Exercise instructions:
Once you find a line containing the word "each" in the entries below, copy it.

Source information:
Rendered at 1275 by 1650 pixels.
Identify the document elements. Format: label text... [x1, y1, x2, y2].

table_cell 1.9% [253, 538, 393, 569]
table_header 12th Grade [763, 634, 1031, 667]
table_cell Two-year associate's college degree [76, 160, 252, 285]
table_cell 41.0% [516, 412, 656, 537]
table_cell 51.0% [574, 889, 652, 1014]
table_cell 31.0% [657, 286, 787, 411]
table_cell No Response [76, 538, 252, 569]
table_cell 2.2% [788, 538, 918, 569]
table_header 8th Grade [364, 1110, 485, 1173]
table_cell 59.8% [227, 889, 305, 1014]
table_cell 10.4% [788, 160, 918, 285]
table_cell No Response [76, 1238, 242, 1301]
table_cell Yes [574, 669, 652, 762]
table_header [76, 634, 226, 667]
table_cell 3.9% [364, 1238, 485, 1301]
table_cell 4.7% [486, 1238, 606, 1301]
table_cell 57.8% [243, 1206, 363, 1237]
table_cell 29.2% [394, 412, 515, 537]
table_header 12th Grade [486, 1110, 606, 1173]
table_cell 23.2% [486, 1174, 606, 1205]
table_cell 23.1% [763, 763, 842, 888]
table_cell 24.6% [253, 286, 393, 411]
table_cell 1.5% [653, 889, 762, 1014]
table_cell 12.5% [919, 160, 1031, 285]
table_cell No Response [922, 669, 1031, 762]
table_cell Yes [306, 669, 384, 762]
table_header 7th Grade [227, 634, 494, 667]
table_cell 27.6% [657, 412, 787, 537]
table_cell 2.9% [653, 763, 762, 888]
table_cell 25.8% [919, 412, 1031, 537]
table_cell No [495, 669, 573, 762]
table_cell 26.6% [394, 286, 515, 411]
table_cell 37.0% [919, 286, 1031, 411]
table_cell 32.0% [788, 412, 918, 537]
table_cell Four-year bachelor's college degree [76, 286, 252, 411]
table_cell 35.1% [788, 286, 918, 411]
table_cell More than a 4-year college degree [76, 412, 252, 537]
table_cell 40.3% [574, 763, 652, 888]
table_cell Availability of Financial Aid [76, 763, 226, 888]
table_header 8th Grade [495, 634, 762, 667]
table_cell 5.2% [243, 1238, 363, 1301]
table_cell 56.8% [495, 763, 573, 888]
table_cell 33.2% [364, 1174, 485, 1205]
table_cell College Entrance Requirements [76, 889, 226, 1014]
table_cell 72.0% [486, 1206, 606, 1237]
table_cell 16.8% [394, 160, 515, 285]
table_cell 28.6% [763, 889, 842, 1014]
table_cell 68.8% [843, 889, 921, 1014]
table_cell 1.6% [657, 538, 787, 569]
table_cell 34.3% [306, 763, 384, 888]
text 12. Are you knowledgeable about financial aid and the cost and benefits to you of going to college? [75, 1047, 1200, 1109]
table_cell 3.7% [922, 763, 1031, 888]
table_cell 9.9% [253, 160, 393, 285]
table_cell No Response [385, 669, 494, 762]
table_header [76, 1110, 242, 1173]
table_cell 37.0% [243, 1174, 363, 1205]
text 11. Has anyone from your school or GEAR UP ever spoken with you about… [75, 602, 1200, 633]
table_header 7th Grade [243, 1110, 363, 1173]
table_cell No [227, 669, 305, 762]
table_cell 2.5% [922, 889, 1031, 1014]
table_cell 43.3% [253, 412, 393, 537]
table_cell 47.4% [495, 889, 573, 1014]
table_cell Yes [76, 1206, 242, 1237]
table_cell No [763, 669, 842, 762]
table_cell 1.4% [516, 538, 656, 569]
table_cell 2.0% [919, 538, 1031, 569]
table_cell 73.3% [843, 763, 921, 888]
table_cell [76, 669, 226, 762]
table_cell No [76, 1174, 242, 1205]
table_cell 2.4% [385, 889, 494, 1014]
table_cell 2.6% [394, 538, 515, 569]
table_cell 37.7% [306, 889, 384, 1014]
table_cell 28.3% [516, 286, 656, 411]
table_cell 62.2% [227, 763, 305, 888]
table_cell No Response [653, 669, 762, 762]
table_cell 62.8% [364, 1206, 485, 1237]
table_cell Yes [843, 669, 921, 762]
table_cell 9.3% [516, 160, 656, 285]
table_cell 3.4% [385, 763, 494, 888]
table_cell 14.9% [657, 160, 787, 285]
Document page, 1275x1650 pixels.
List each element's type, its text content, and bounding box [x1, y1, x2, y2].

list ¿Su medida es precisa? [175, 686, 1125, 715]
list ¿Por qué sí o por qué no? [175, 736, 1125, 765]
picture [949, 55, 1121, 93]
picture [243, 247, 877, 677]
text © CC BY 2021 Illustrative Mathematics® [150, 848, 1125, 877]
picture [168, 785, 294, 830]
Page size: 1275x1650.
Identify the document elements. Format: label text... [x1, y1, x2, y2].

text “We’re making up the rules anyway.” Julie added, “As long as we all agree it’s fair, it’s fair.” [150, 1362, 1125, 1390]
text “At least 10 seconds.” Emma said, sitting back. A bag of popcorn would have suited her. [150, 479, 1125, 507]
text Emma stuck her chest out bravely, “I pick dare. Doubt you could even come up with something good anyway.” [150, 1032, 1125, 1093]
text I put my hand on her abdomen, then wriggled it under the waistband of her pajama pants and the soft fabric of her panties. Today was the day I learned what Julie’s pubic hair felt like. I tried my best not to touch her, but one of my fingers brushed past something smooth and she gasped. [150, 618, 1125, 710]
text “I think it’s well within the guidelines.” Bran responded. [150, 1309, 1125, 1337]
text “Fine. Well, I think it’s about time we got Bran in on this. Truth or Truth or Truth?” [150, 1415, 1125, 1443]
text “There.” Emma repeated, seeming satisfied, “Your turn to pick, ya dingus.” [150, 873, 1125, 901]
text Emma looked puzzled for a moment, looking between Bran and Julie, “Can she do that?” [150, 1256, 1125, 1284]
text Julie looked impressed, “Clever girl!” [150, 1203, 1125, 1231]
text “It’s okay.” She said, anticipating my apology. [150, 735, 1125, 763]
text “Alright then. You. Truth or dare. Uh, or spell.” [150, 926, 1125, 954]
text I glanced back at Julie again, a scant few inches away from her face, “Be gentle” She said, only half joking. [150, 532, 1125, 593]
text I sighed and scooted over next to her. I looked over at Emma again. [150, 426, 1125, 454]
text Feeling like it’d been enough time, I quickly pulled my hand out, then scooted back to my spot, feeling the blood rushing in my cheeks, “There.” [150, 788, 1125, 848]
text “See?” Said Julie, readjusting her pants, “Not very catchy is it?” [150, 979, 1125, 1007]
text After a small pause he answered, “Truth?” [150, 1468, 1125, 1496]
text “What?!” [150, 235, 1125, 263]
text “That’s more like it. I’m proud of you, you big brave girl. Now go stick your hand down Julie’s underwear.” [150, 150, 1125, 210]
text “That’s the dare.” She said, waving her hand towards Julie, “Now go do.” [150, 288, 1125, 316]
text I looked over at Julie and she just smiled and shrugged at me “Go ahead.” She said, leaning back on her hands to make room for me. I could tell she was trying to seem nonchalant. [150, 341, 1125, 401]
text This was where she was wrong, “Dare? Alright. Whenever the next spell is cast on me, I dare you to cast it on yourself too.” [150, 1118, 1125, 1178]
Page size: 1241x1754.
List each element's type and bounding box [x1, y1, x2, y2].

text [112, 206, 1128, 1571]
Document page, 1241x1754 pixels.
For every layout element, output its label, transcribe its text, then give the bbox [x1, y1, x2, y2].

Result of the exercise:
List each element's type, its text content, and bounding box [x1, y1, x2, y2].
List each element's type and bounding box [x1, y1, x2, y2].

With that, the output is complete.